The estimated total average gross irrigation requirement in the system varied from 308 to 395 mm and from 344 to 364 mm for Adibera and Chihona block, respectively. The highest average gross irrigation requirement was estimated in the control treatment (395 mm) and the lowest was estimated in WFD (308 mm) irrigated fields in the Adibera block. This is could be potentially related to the number of irrigation events.

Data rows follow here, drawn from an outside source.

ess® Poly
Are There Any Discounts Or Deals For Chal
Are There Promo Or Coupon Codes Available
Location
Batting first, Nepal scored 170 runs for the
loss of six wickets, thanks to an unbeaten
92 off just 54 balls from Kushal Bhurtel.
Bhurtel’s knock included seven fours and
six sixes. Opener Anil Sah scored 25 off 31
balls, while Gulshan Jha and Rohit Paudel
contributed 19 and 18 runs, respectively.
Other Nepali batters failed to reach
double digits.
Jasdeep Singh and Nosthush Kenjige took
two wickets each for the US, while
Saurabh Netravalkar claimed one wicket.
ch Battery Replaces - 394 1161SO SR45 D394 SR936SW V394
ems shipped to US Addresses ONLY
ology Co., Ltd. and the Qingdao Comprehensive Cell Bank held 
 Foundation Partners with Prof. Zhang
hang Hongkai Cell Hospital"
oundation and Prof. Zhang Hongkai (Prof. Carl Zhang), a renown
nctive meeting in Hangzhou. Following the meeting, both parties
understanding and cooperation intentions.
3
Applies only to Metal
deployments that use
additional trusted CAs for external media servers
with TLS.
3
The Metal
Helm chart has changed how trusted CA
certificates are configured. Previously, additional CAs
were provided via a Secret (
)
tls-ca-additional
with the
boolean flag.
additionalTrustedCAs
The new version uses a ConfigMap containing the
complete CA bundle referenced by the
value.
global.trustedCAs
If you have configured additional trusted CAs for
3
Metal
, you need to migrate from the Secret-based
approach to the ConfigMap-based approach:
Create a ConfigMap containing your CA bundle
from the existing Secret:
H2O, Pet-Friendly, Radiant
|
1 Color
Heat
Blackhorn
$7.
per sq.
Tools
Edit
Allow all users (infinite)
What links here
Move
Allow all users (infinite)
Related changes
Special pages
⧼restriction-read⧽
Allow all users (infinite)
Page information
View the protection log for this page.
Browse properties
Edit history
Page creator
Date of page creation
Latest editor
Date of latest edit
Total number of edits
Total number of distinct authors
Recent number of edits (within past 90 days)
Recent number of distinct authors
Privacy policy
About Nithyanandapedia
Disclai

In this study the ETc was calculated for each irrigation event by considering its stress index so control treatment had more irrigation event than others a result of the different irrigation treatments.

As shown in Fig. 8, the cumulative estimated gross irrigation was lower than the cumulative applied depth of irrigation for all treatment indicating a potential room for further improvement. All three treatments, the mid development stage showed the largest room for improvement (i.e. 50–70 days after planting). The difference between the irrigation application recorded and the gross irrigation depth calculated was smallest for the chameleon followed by the WFD. This is related to the functioning of both technologies where the chameleon sensors provide more gradual information on soil moisture along the soil profile whereas the WFD provides the wetting front at one particular depth.

Fig. 8.
figure 8

Cumulative depth of irrigation application (Iapp) and Cumulative estimated gross irrigation application (Igross) in Adibera (top) and Chihona block (bottom)

4 Conclusions

The study showed that the use of wetting front detector (WFD) and chameleon sensors could reduce irrigation amounts without significantly introducing crop water stress. At farm level there was no significant difference (p > 0.05) in CWSI between the different crop phenological stages within the same treatment. However, the CWSI was highest in the WFD and was related to the larger irrigation interval and a reduction in 42% of water being applied compared to the control treatment. Overall, both technologies show potential in improving water management close to the overall estimated gross irrigation requirement with some further improvement in the mid development stage.

The study showed the potential of using thermal imaging to not only identify CWSI and assess the effect of agronomic field trials using in-situ thermal camera’s but also the potential of using canopy temperatures in estimating actual ET and therefore gross irrigation requirements. This would provide a new opportunity for agricultural extension agents to advice smallholder farmers in irrigation schemes and beyond on when and how much to apply without the need for WFD or chameleon sensors. Further research is needed to calibrate and validate the irrigation predictions based on different soil and crop types.